I do not know your motor, in particular. But, I have been warned often not to put the motor in gear at all when on the muffs. I don’t know if that’s true with your motor or not.
Also, I’m not sure putting it in gear does you any benefit over being in idle. There’s no load on the motor when it’s not in the water anyhow, so it’s not going to be burning any hotter. Idling, by itself, is often the most tell-tale test for a cooling system. When I was younger (teenager), we had two Evinrudes (25 and 85) and they would both only overheat if they were idling (impellers were worn).

And yes, I think it is possible that your motor is only hitting one cylinder. I know my own two-cylinder will actually sound just fine (at high idle) on one cylinder, you just won’t go anywhere in a hurry.

Test your spark jump. You can buy a spark gap tester at Parks for $5. You should be getting a solid 3/8 to 1/2" jump on your spark. Bright blue.



“Sire, it belongs in truth to the Church of God, in whose name I speak, to endure blows and not to inflict them. But it will also please your Majesty to remember that she is an anvil that has worn out many hammers.”…Theodore Beza

Sounds like seized piston rings from sitting for a while? Try this de-carb tactic next:

Decarb ; Chances are good if the motor has set for any length of time and you may not know anything about it, that the rings may have become stuck in the piston. This can hamper the running of the motor because of lower compression. The easiest way to help here would be to purchase a commercial de-carbonizing liquid that is ran thru the gas and / or squirted into the pistons, let set, then run it. One that is usually available at automotive parts stores is SeaFoam. This stuff softens the carbon buildup and when the motor is then ran it blows this now softened carbon out the exhaust and many times gives the motor a new lease on life.

One method of decarbing used by many is to mix a strong mixture of SeaFoam into a 1 quart to a 1/2 gallon of mixed fuel, make up a small fuel tank with fitting to the motor if applicable and run the motor at a medium speed let most of the fuel be consumed and shut the motor off. Pull the spark plugs, squirt more SeaFoam directly into the spark plug holes. Let the motor set for 20 minutes, then start it up. If you have carbon internally the motor will burn this loosened carbon which will SMOKE considerably.

I’ve done a similar de-carb using “Sea Foam” on several older outboards, with excellent results. Good luck!!

…Politicians aren’t the “Oldest Profession”, but the results are still the same!!!

P.S. Don’t forget to put the Sea Foam into a mixed (50/1 ratio) fuel tank!

…Politicians aren’t the “Oldest Profession”, but the results are still the same!!!

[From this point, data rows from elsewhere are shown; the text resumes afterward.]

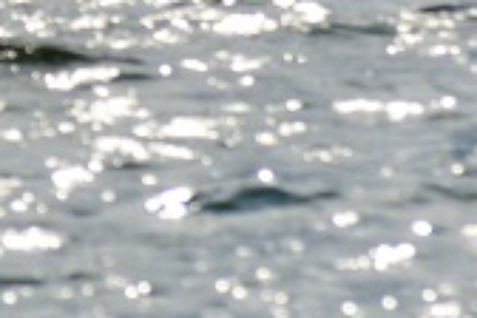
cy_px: -388
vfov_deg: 1.1
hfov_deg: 1.7
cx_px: -197
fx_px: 15951
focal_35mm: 1204
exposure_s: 1/8000
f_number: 4.8
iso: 560
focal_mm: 135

Got the spark tester and the seafoam. I have one fuel tank with around a gallon in it, going to dose it with seafoam. If I dont burn all the gas with seafoam out I guess it will be ok to top the tank off and leave the last with the seafoam in it? Tonight I check compression and spark, aint it fun?

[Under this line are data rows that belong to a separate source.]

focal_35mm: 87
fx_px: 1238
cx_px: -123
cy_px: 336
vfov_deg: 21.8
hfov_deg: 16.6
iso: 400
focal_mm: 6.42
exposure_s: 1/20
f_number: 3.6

Compression was between 122-125 across all 3 cylinders. Hooked up the spark tester and had bright spark across 1/2 inch gap… maybe a fuel issue? Calling the mech tomorrow to see how busy he is I think

Compression was between 122-125 across all 3 cylinders. Hooked up the spark tester and had bright spark across 1/2 inch gap… maybe a fuel issue? Calling the mech tomorrow to see how busy he is I think

Stator, I’m guessing?

…Politicians aren’t the “Oldest Profession”, but the results are still the same!!!

fmb3, there is a screw at the bottom and front of each carb. Pull the screws and see if gas comes out of them. My 65hp was running crazy like that and Chris V suggested the floats were sticking. Sure enough I pulled the screw on 2 and no fuel. Pulled the crbs and removed the bowls and yep , floats stuck.